Stoeprandvingermos (Physcia caesia)
Stoeprandvingermos
is een blauwgrijs of lichtgrijs kortmos van enkele cm diameter, dat aan
de rand lobben heeft van 0,5 tot 1 mm breed. Wanneer afzonderlijke
rozetjes tot een mat fuseren, kan het wel 20 cm groot worden. Dat
vraagt veel tijd, want in een Fins onderzoek groeide het korstmos
0,6-2,7 mm per jaar (3). Op het thallus zijn dikwijls sorediën aanwezig die er als blauwgrijze korreltjes uitzien en in de vorm van ronde heuveltjes (soralen) bij elkaar zitten. De apotheciën
zijn bekervormig, en grijs tot zwartbruin, maar worden maar zelden
gevormd (7). Hoewel stoeprandvingermos op zwak zure gesteenten (4) en op
stoffige boomschors (7,10) kan groeien, wordt de soort meestal op
basische (kalkhoudende) steen gevonden, in Nederland b.v. op beton,
cement, baksteen en kalksteen (grafzerken, stoeptegels en
trottoirbanden).
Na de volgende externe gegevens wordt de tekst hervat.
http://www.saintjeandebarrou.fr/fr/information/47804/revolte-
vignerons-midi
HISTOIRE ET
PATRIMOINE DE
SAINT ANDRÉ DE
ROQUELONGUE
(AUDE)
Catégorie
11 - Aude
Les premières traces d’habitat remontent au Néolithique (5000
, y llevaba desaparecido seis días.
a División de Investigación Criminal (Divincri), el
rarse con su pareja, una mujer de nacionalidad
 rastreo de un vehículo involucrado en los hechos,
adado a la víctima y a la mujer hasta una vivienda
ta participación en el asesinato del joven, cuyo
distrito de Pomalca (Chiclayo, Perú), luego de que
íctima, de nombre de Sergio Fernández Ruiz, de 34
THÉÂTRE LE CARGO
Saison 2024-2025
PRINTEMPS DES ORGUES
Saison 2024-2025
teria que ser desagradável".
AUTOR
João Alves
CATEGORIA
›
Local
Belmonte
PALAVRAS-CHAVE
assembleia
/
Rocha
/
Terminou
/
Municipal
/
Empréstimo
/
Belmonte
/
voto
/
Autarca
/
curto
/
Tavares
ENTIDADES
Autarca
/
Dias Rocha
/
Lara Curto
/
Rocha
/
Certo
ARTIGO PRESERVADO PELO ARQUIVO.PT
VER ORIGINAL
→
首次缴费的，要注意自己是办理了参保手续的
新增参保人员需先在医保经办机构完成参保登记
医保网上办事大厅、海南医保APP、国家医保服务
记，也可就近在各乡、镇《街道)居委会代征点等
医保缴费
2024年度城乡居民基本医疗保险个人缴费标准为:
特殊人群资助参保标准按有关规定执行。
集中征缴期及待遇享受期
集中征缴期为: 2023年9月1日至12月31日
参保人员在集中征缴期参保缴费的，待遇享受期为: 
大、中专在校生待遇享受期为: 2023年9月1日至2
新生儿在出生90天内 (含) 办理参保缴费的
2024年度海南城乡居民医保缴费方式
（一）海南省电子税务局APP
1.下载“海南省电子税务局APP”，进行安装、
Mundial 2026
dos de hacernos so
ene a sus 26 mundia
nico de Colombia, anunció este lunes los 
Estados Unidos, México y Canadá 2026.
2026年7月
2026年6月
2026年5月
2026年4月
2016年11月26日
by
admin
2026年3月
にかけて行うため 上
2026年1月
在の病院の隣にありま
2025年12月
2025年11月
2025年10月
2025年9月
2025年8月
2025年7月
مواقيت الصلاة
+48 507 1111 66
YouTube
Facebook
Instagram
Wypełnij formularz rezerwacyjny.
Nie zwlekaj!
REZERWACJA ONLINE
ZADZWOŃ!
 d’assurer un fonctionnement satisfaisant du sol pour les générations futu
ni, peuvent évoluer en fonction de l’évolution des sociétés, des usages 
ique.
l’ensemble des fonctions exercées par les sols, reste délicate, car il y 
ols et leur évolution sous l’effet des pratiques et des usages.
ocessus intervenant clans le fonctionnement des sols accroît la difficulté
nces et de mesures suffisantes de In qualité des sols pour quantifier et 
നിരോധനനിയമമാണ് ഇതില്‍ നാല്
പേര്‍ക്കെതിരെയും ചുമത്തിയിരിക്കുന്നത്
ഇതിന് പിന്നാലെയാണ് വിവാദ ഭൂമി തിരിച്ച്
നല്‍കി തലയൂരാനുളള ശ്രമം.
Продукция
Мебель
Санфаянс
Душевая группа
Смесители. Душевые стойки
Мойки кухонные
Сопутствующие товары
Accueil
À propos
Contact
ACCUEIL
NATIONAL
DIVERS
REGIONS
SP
Stoeprandvingermos is stikstofminnend (7,10) en groeit
daarom dikwijls op plaatsen waar vogels uitwerpselen laten vallen
(7,9). De chemische structuur van fenolische plantenstoffen in het
thallus is bepaald (5). In een Canadees onderzoek is nagegaan, hoe
goed steenbewonende korstmossen bestand zijn tegen overstroming.
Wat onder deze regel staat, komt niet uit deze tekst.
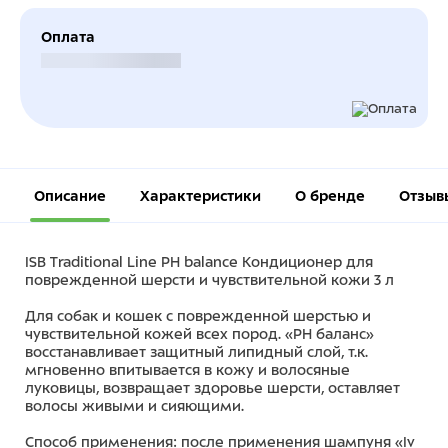
Оплата
Безналичный расчет
Описание
Характеристики
О бренде
Отзыв
ISB Traditional Line РН balance Кондиционер для
поврежденной шерсти и чувствительной кожи 3 л
Для собак и кошек с поврежденной шерстью и
чувствительной кожей всех пород. «РН баланс»
восстанавливает защитный липидный слой, т.к.
мгновенно впитывается в кожу и волосяные
луковицы, возвращает здоровье шерсти, оставляет
волосы живыми и сияющими.
Способ применения: после применения шампуня «Iv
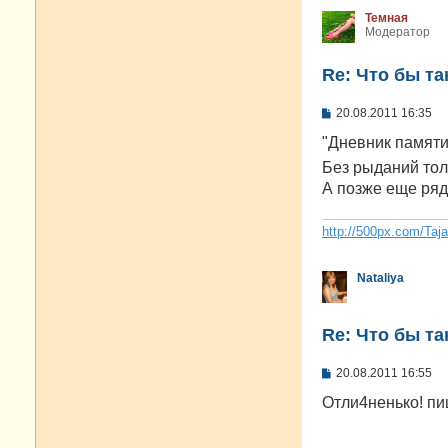
Темная
Модератор
Re: Что бы т
С
20.08.2011 16:35
о
о
"Дневник памят
б
Без рыданий то
щ
е
А позже еще ря
н
и
е
http://500px.com/Taj
Nataliya
Re: Что бы т
С
20.08.2011 16:55
о
о
Отли4ненько! пи
б
щ
е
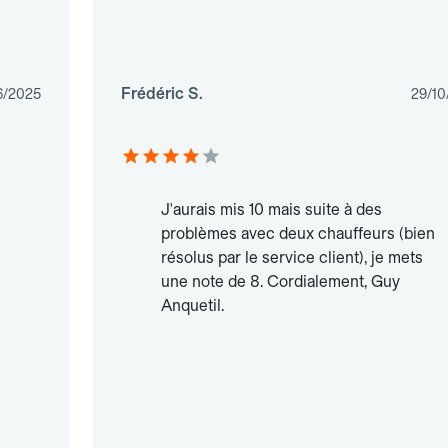
Frédéric S.
6/2025
29/10
J'aurais mis 10 mais suite à des
problèmes avec deux chauffeurs (bien
résolus par le service client), je mets
une note de 8. Cordialement, Guy
Anquetil.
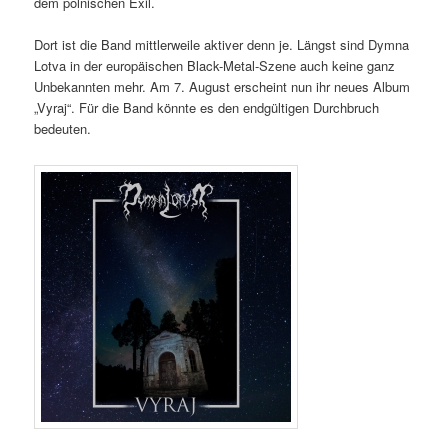
dem polnischen Exil.
Dort ist die Band mittlerweile aktiver denn je. Längst sind Dymna
Lotva in der europäischen Black-Metal-Szene auch keine ganz
Unbekannten mehr. Am 7. August erscheint nun ihr neues Album
„Vyraj“. Für die Band könnte es den endgültigen Durchbruch
bedeuten.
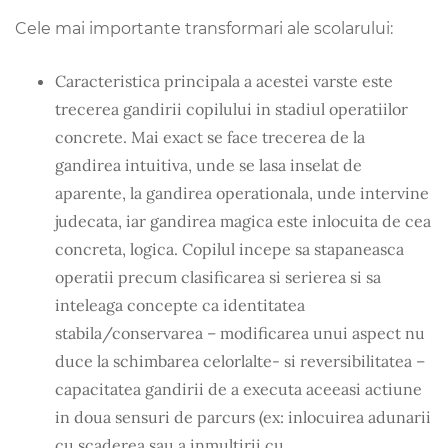
Cele mai importante transformari ale scolarului:
Caracteristica principala a acestei varste este
trecerea gandirii copilului in stadiul operatiilor
concrete. Mai exact se face trecerea de la
gandirea intuitiva, unde se lasa inselat de
aparente, la gandirea operationala, unde intervine
judecata, iar gandirea magica este inlocuita de cea
concreta, logica. Copilul incepe sa stapaneasca
operatii precum clasificarea si serierea si sa
inteleaga concepte ca identitatea
stabila/conservarea – modificarea unui aspect nu
duce la schimbarea celorlalte- si reversibilitatea –
capacitatea gandirii de a executa aceeasi actiune
in doua sensuri de parcurs (ex: inlocuirea adunarii
cu scaderea sau a inmultirii cu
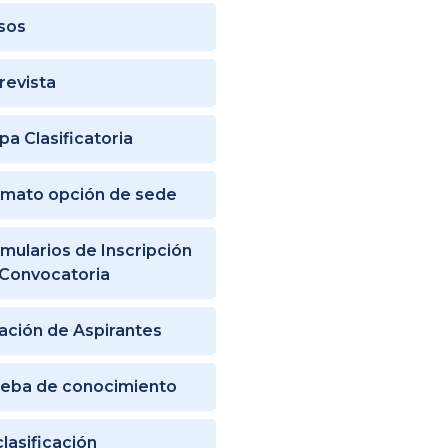
sos
revista
pa Clasificatoria
mato opción de sede
mularios de Inscripción
Convocatoria
ación de Aspirantes
eba de conocimiento
lasificación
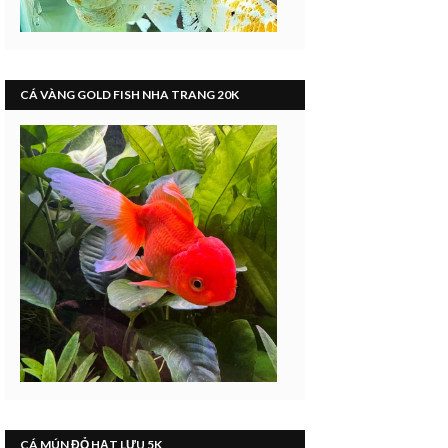
CÁ VÀNG GOLD FISH NHA TRANG 20K
CÁ MÚN ĐỎ HẠT LỰU 5K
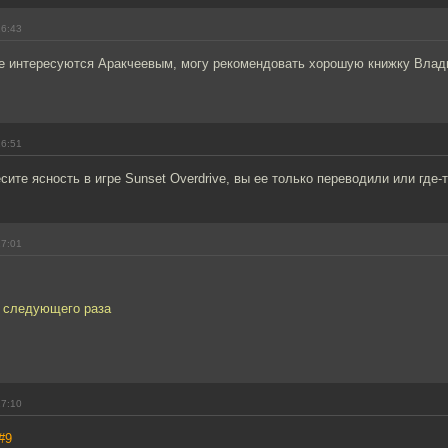
16:43
е интересуются Аракчеевым, могу рекомендовать хорошую книжку Влад
16:51
ите ясность в игре Sunset Overdrive, вы ее только переводили или где-
17:01
и следующего раза
17:10
#9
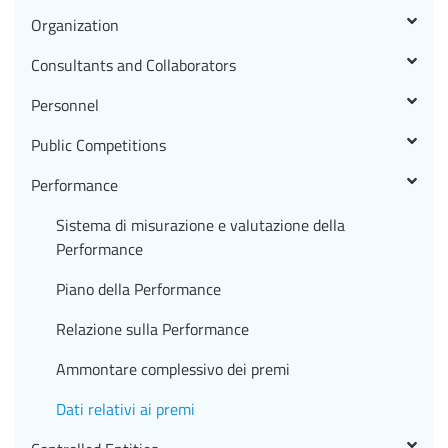
Organization
Consultants and Collaborators
Personnel
Public Competitions
Performance
Sistema di misurazione e valutazione della
Performance
Piano della Performance
Relazione sulla Performance
Ammontare complessivo dei premi
Dati relativi ai premi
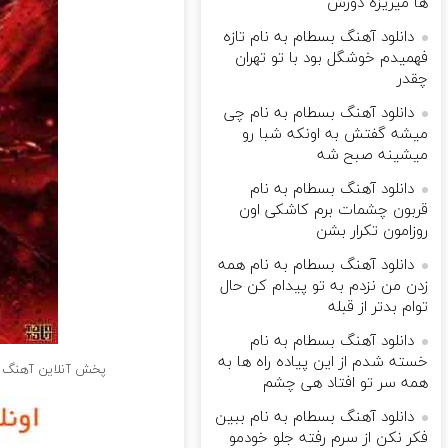
ها میریزه دورش
دانلود آهنگ بسطام به نام تازه
فهمیدم خوشگل بود با تو تهران
چقدر
دانلود آهنگ بسطام به نام چی
میشه گفتش به اونکه شبا رو
میشینه صبح شه
دانلود آهنگ بسطام به نام
قربون چشمات برم کاشکی اون
روزامون تکرار بشن
دانلود آهنگ بسطام به نام همه
زدن من نزدم به تو پیدام کن حال
توام بدتر از قبله
دانلود آهنگ بسطام به نام
خسته شدم از این پیاده راه ها به
پخش آنلاین آهنگ 
همه سر تو افتاد هی چشم
دانلود آهنگ بسطام به نام ببین
فکر نکن از سرم رفته جلو خودمو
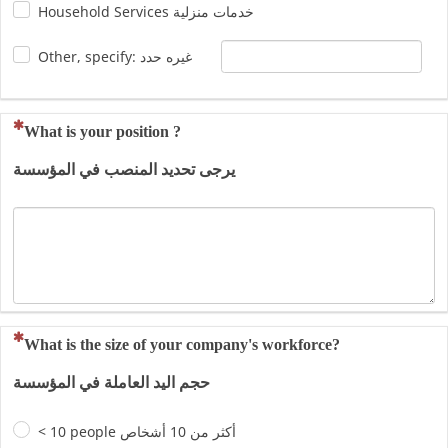
Household Services خدمات منزلية
Other, specify: غيره حدد
(This question is mandatory)
What is your position ?
يرجى تحديد المنصب في المؤسسة
(This question is mandatory)
What is the size of your company's workforce?
حجم اليد العاملة في المؤسسة
< 10 people أكثر من 10 أشخاص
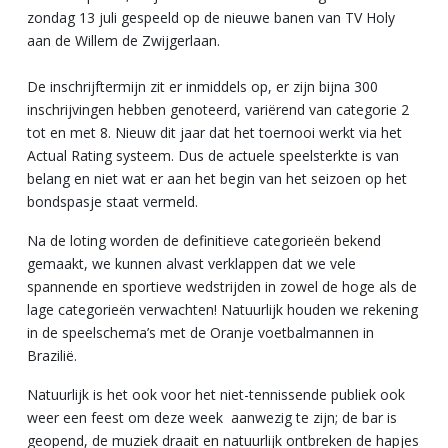
zondag 13 juli gespeeld op de nieuwe banen van TV Holy
aan de Willem de Zwijgerlaan.
De inschrijftermijn zit er inmiddels op, er zijn bijna 300
inschrijvingen hebben genoteerd, variërend van categorie 2
tot en met 8. Nieuw dit jaar dat het toernooi werkt via het
Actual Rating systeem. Dus de actuele speelsterkte is van
belang en niet wat er aan het begin van het seizoen op het
bondspasje staat vermeld.
Na de loting worden de definitieve categorieën bekend
gemaakt, we kunnen alvast verklappen dat we vele
spannende en sportieve wedstrijden in zowel de hoge als de
lage categorieën verwachten! Natuurlijk houden we rekening
in de speelschema’s met de Oranje voetbalmannen in
Brazilië.
Natuurlijk is het ook voor het niet-tennissende publiek ook
weer een feest om deze week aanwezig te zijn; de bar is
geopend, de muziek draait en natuurlijk ontbreken de hapjes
Bij stoeprandvingermos bleek de LT50, de tijd die in 50% van de
gevallen tot de dood van het organisme leidde, ongeveer 60 dagen te
zijn (6). Stoeprandvingermos komt op alle continenten voor, ook op
Antarctica (2,8-11) en kan na ontdooien en bevochtigen enorm snel de
fotosynthese hervatten (12). De fotobiont (algpartner) in dit korstmos
is Trebouxia impressa (1).
Stoeprandvingermos is een voorbeeld van een korstmos waarin behalve de
apotheciënvormende schimmel nog een andere schimmelsoort aanwezig is
met onbekende functie, nabij de cellen van de alg (13).
Naam
De genusnaam Physcia is afgeleid van het Griekse woord physke (“dikke darm” of “worst” ) en betekent : “op worst gelijkend”. Caesia is “blauwgrijs” of “lichtgrijs” (10,11).
Waar gevonden
In
Zuidhorn op stoepranden langs de Hanckemalaan en Brilweg, op bakstenen
muurtjes in het Wilhelminapark, en op een blok natuursteen bij een
vijver in het Smitpark.
Literatuur
1. Dahlkild A, Källersjö M, Lohtander K, Tehler A (2001) Photobiont diversity in the Physciaceae (Lecanorales). Bryologist 104:527-536.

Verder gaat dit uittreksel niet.